Beyond proper grammar construction, the gist of Dr. Rebane's post is the dilution of the meaning of particular words and, by extension, lumping together distinct differences in the words as synonyms. Hero was a good example. A child may look at his drunken deadbeat Dad as a hero, but hardly anyone else would. Sobering up and swearing off the bottle is not an act of heroism, but one would think it is akin to doing an heroic act listening to psychobabble.

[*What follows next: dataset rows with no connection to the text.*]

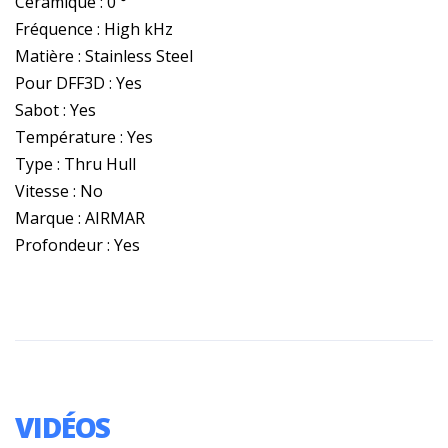
Céramique : 0 °
Fréquence : High kHz
Matière : Stainless Steel
Pour DFF3D : Yes
Sabot : Yes
Température : Yes
Type : Thru Hull
Vitesse : No
Marque : AIRMAR
Profondeur : Yes
VIDÉOS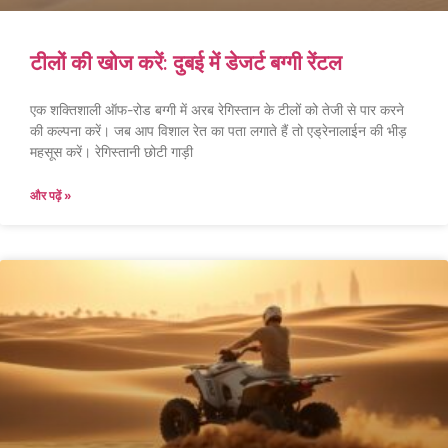
टीलों की खोज करें: दुबई में डेजर्ट बग्गी रेंटल
एक शक्तिशाली ऑफ-रोड बग्गी में अरब रेगिस्तान के टीलों को तेजी से पार करने
की कल्पना करें। जब आप विशाल रेत का पता लगाते हैं तो एड्रेनालाईन की भीड़
महसूस करें। रेगिस्तानी छोटी गाड़ी
और पढ़ें »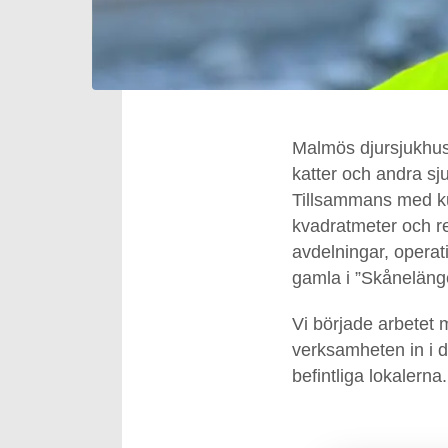
Malmös djursjukhus 
katter och andra sj
Tillsammans med ku
kvadratmeter och r
avdelningar, operati
gamla i ”Skånelänge
Vi började arbetet 
verksamheten in i de
befintliga lokalerna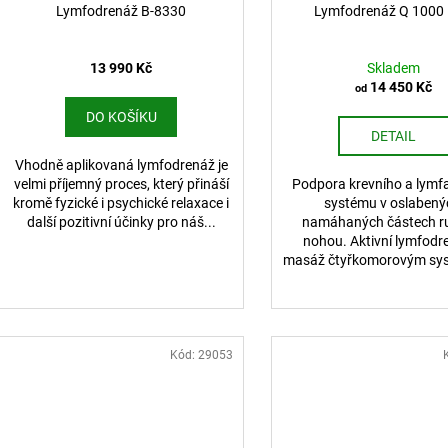
Lymfodrenáž B-8330
Lymfodrenáž Q 1000 
A
R
13 990 Kč
Skladem
14 450 Kč
od
M
DO KOŠÍKU
DETAIL
A
Vhodně aplikovaná lymfodrenáž je
velmi příjemný proces, který přináší
Podpora krevního a lymf
kromě fyzické i psychické relaxace i
systému v oslabený
další pozitivní účinky pro náš...
namáhaných částech r
nohou. Aktivní lymfodr
masáž čtyřkomorovým sys
Kód:
29053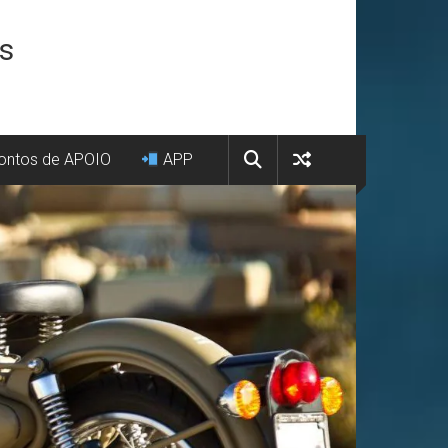
os
ntos de APOIO
APP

My pet peeve lately is the word violence. Non threatening words are called violence in and off themselves. Remember when practically anyone/everyone was labeled prejudice if one did not hire or agree with someone who was different than them? Now it's called racist. As I have pointed out, illegal immigrants are not a race, neither are Romans or Mexicans. Calling some long hair smelly freaky dude an "old hippy" is not violence or racist. It may be bigoted or prejudice, but not violence.

It took a review court, lawyers, and a letter from the head of the NAACP to reinstate an expelled U of Penn student to prove both historically and in current lingo that the student did not yell a racial epithet at a group of black co-eds. Seems the co-eds got extremely drunk and boisterous outside the student's dorm window at 3 am on a school night, thus the student yelled out "Shut up!, you water buffalos" (or rhinos?) The student was white. The drunk partiers were fat drunk black female students. No fat shaming (elephants/pigs/hippos) or racial slurs, yet he was immediately expelled from Penn for hurling racial epithets. He was reinstated the following school year. That was years ago and it has not gotten better, only worse. Words do have meanings, but they knew what he really meant, lol. It's this attachment of motives and other nuferious deeds to words that gets me. Taking away a smile on your face or "stealing your peace of mind" is not burglary.

Granted, words do change their meaning over time. The King James Version of the Bible was written in 1611, about 400 years ago. The word "conduct" then now means conversation. "Wholesome conversation" is a watered down version of "wholesome conduct", IMHO. Today, conduct and conversation are not synonyms. Apprehend of 400 years ago is today's comprehend. Again, watered down. Apprehending something means you really got it. Comprehend something means you understand it. World of difference to both the listener and speaker.

I reckon they had to come up with the term "micro-aggression" because anybody with two brain cells left could not defend encountering a disapproving face or eyes glancing away as aggression...Ah, screw then laughing hyenas.

Gregory

Proper use of the personal pronoun is important if one is trying to woo an English teacher. Other situations, not so much.